В Центральной Азии водная небезопасность перестала быть исключительно экологической проблемой и превратилась в многоуровневый кризис, угрожающий региональной стабильности. Изменение климата, рост населения и разрушение инфраструктуры, унаследованной от советского периода, ослабили устойчивое управление водными ресурсами в странах “C5”, Казахстане, Кыргызстане, Туркменистане, Узбекистане и Таджикистане. Распределение трансграничных рек превратило воду в инструмент межгосударственного торга и стратегического давления. Внешние факторы, такие как инвестиции Китая в строительство плотин и реализация Афганистаном проекта “Коштепа Канал (Qosh Tepa Canal)”, поставили водный кризис в центр геополитического соперничества. Сложившаяся ситуация представляет угрозу не только для региона, но и для экологической безопасности и внутренней стабильности России, порождая серьёзные последствия в виде массовой миграции, нарушений баланса “энергия–продовольствие–вода” и переоценки внешнеполитических приоритетов.
Углубляющаяся водная небезопасность в Центральной Азии переросла рамки экологической угрозы и трансформировалась в многоаспектный кризис, подрывающий региональную стабильность. Истощение водных ресурсов из-за изменения климата более не отвечает потребностям растущего населения, а обвалившаяся инфраструктура советской эпохи и отсутствие устойчивых подходов в управлении водами препятствуют разработке структурных решений в странах C5. Дополнительно, напряжённость, возникающая вокруг распределения трансграничных водных путей, превращает воду не только в природный ресурс, но и в геополитический рычаг и средство стратегического давления. В результате, доступ более чем 82 миллионов жителей региона к воде определяется не столько природными факторами, сколько политическими процессами принятия решений и позицией внешних акторов.[1]
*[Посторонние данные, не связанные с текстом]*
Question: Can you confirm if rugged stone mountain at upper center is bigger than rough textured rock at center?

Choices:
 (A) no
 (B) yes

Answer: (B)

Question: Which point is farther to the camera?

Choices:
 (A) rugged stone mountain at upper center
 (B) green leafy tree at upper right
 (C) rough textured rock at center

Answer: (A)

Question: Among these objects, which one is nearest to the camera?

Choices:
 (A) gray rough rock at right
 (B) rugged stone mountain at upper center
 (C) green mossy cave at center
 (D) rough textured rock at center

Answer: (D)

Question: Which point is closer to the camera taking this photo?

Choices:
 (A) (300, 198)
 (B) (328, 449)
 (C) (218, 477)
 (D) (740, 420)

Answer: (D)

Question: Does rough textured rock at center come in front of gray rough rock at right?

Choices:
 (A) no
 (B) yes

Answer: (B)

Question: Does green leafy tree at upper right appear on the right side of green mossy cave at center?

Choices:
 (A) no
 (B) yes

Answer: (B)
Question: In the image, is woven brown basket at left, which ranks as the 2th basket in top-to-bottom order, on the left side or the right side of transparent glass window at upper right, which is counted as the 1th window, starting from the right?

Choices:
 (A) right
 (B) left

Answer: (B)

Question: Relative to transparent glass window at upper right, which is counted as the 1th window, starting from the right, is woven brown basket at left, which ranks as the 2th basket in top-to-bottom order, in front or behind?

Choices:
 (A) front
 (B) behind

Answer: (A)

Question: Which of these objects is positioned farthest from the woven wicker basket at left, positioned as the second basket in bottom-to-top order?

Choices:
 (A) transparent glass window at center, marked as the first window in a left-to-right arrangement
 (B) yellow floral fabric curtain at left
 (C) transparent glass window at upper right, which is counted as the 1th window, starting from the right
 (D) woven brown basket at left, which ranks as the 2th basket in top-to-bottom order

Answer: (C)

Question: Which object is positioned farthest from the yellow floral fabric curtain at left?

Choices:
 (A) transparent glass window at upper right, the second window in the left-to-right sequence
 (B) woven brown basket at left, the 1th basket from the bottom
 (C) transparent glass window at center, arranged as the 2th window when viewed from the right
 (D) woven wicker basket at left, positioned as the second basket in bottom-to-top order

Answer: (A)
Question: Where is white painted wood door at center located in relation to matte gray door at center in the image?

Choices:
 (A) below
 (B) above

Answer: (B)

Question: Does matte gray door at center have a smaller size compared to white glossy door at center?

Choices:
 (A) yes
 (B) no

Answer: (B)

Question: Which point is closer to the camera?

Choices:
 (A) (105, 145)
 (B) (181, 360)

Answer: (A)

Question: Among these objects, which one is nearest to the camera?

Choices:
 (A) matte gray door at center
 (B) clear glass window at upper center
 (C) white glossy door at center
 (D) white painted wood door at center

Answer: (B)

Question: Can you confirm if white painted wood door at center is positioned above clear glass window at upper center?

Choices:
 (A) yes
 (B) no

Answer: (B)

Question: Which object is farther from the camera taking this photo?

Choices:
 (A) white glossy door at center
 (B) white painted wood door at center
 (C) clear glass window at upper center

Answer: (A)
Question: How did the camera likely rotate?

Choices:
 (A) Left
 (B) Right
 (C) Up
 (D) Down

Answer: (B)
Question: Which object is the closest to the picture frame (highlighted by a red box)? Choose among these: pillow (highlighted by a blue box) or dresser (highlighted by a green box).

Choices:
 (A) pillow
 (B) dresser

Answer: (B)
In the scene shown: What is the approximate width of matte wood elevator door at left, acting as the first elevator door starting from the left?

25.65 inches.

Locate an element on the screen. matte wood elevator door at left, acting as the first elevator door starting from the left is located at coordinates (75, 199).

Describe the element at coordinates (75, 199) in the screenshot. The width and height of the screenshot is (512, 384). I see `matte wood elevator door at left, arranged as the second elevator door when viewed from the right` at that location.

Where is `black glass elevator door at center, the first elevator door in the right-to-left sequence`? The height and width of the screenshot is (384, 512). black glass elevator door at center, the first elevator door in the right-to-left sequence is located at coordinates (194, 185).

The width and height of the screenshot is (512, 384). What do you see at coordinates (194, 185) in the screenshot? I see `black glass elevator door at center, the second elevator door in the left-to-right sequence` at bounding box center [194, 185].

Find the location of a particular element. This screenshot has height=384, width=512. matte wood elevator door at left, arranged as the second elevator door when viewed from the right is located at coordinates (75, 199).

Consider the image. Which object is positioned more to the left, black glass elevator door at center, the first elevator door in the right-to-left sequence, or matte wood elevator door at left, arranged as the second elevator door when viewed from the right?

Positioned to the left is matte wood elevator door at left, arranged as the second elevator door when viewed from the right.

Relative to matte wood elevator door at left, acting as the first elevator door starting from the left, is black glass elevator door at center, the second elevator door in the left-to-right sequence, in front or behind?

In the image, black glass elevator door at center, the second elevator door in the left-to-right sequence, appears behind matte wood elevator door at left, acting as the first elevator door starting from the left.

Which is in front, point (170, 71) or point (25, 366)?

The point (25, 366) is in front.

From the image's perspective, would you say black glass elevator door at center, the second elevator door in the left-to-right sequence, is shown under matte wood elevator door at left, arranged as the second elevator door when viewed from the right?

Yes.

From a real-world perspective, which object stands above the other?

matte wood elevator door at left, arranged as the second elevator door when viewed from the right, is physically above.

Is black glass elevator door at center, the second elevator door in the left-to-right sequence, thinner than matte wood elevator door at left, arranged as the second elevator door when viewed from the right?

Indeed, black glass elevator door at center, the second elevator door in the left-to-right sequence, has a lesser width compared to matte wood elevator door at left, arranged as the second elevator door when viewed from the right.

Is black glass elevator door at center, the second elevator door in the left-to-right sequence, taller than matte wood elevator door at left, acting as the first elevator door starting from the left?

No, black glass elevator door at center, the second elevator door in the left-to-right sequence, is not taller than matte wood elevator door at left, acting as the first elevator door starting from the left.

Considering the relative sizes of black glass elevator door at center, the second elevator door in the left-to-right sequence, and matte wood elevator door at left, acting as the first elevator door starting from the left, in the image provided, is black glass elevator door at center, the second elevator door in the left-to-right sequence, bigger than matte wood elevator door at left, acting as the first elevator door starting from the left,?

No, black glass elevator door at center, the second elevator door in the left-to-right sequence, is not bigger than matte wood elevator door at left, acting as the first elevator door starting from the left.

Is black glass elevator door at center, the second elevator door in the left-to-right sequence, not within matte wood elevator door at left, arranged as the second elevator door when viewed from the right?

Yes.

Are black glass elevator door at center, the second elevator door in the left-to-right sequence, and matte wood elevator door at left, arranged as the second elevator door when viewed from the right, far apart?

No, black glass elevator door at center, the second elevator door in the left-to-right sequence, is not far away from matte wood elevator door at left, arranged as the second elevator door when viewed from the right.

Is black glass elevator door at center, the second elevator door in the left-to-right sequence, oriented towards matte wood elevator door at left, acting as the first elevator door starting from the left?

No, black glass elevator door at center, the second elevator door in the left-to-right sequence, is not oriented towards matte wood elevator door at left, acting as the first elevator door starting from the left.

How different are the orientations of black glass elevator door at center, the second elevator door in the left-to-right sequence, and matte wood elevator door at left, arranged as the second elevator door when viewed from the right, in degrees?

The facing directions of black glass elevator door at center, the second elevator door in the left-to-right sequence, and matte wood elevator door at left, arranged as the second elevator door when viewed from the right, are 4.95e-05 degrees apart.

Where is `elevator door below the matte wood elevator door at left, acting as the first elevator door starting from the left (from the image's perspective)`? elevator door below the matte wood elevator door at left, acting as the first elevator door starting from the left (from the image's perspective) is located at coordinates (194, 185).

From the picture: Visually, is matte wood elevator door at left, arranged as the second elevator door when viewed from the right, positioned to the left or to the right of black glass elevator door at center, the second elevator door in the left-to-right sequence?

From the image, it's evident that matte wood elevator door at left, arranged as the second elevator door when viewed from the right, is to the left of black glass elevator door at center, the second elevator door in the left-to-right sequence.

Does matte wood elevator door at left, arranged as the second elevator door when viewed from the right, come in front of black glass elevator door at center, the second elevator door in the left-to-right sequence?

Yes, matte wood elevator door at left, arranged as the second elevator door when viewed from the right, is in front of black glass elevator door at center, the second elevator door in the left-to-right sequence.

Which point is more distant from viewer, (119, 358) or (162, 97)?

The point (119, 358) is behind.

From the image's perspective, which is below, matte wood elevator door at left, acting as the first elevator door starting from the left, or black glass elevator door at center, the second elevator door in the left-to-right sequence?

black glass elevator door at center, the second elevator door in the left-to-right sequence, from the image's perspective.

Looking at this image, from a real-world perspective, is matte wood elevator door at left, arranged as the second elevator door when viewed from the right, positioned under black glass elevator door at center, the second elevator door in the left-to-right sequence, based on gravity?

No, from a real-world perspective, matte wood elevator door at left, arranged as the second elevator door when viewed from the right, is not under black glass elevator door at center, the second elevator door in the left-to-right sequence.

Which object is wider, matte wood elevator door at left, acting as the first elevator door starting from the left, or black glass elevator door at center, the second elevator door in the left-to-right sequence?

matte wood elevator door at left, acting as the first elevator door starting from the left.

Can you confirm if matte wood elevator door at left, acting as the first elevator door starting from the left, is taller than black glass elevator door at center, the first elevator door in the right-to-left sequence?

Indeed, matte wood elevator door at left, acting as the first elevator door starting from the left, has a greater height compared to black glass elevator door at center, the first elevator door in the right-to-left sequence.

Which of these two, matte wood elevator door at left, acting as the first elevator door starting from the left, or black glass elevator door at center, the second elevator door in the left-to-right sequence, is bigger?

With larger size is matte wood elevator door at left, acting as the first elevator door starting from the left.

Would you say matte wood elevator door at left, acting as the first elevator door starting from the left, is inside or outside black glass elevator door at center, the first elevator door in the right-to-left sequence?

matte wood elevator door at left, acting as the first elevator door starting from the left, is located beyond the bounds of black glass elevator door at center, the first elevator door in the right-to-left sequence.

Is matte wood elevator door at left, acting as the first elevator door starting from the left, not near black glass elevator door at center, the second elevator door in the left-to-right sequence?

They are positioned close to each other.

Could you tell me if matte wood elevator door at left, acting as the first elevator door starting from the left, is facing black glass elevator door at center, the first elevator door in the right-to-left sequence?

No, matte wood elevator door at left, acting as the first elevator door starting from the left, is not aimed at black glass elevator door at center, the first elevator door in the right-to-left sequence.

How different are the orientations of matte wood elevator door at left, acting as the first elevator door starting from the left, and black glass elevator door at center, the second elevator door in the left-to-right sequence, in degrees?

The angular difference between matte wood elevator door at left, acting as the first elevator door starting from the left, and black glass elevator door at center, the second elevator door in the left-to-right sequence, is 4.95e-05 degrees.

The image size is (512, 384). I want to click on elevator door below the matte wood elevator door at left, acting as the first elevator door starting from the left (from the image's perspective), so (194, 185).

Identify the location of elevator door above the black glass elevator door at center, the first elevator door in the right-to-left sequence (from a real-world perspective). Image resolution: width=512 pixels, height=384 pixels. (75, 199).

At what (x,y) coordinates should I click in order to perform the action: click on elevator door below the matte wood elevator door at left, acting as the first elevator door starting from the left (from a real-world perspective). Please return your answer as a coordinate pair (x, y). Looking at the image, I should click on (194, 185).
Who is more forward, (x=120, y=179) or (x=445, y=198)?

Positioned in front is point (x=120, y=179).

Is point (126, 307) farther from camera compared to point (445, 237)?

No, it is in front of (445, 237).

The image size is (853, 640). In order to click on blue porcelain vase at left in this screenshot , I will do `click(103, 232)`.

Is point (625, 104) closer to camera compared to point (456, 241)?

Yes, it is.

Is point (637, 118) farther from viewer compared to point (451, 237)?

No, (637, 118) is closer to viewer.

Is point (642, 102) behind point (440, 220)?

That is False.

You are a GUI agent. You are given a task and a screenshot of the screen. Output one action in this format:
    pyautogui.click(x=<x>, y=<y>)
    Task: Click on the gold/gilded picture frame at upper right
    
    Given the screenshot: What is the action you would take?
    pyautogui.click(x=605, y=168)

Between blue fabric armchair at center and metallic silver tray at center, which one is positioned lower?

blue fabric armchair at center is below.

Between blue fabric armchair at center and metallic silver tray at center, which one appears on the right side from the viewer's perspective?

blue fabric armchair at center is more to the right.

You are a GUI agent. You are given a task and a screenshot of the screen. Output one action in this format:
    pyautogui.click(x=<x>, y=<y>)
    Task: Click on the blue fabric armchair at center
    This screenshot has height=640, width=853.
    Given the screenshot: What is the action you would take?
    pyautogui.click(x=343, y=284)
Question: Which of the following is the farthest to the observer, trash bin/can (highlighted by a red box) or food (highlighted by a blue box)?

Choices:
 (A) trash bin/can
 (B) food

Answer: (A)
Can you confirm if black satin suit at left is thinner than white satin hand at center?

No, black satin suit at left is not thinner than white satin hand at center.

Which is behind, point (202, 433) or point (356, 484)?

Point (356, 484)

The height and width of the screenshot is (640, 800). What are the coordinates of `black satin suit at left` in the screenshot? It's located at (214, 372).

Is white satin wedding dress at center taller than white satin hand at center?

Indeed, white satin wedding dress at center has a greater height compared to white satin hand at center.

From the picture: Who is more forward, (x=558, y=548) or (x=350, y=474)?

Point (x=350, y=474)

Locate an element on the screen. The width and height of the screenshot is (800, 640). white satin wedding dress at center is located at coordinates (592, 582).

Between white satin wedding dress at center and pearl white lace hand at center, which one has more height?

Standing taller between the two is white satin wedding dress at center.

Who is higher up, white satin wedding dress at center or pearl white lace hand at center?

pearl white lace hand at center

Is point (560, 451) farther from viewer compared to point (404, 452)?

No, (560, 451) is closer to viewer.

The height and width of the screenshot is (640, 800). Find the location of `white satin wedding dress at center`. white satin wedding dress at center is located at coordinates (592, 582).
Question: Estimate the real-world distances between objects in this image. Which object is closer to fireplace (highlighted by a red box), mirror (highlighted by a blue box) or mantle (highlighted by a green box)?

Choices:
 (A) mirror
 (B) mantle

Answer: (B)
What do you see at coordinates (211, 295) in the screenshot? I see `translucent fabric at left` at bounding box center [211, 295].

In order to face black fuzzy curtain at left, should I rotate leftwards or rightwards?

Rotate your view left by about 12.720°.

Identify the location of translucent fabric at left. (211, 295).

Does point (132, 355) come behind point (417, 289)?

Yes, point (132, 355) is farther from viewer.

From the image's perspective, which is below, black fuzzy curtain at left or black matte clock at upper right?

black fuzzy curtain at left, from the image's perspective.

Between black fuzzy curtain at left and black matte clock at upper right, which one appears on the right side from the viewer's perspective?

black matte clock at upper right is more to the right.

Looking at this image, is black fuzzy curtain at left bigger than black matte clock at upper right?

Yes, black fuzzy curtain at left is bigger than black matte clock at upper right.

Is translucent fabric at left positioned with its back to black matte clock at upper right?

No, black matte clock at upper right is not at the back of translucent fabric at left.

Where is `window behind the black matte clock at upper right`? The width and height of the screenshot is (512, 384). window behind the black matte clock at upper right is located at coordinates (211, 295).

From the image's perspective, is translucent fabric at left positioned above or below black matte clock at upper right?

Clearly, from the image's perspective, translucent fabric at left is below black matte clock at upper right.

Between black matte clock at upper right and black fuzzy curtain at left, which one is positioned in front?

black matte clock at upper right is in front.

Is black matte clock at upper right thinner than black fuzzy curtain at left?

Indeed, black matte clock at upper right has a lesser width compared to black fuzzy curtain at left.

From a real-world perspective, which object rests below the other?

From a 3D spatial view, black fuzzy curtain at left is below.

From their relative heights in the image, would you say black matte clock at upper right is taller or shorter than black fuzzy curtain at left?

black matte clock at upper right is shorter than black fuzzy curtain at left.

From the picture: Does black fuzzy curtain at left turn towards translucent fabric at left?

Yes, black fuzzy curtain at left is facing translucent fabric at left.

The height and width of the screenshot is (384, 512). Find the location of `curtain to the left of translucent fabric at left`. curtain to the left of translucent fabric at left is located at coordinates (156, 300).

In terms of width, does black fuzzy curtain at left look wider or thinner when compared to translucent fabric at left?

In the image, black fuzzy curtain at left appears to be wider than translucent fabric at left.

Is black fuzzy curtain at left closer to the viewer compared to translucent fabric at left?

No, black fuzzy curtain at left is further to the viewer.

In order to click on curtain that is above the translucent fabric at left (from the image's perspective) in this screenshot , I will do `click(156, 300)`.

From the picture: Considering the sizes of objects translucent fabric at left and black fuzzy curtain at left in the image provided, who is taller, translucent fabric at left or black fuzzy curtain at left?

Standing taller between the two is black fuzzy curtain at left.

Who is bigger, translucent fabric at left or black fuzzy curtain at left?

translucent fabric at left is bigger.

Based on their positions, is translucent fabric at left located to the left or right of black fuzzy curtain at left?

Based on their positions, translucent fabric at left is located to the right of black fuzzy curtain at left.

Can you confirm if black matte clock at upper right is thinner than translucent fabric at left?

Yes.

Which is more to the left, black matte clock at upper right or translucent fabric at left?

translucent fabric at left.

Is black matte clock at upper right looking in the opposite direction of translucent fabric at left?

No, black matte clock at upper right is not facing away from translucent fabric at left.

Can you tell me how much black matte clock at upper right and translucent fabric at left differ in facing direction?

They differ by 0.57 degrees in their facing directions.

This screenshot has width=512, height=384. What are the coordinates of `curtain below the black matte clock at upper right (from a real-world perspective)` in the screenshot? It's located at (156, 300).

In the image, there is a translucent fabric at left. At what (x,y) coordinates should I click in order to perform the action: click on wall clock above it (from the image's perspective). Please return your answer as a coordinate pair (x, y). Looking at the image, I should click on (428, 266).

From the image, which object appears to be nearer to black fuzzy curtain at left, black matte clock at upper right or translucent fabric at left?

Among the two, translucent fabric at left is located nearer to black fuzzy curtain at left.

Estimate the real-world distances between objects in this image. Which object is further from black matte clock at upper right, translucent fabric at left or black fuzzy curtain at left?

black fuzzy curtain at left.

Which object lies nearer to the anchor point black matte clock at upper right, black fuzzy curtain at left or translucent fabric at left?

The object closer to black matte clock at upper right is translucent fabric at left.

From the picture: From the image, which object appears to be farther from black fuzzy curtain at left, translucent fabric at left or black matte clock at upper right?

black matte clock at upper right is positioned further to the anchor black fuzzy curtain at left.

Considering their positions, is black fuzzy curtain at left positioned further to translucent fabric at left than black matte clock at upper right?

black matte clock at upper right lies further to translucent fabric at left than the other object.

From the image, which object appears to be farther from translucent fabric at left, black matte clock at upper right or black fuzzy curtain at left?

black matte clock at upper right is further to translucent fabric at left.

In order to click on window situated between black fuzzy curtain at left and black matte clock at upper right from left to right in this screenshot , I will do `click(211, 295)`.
Региональные аспекты данного многослойного кризиса стали предметом обсуждения на Форуме ЕАБР 2024 года в контексте осей безопасности в сферах воды, энергии и продовольствия, где они были рассмотрены в рамках целостного подхода международными институтами, банками развития, государственными представителями и экспертами. Тот факт, что сельское хозяйство потребляет около 80% водных ресурсов региона, из которых 40% теряются из-за неэффективности, подчёркивает необходимость перехода к современным цифровым системам мониторинга и эффективным методам орошения. Кроме того, проект канала Коштепа, который должен быть введён в эксплуатацию в 2028 году, имеет потенциал радикально изменить водный баланс Центральной Азии, вызывая тревогу как в экологическом, так и в политическом аспекте.[2] В этом контексте реструктуризация таких региональных институтов, как IFAS, формирование локальных кластеров ирригационных технологий и институционализация трёхсторонних международных соглашений стали насущной необходимостью.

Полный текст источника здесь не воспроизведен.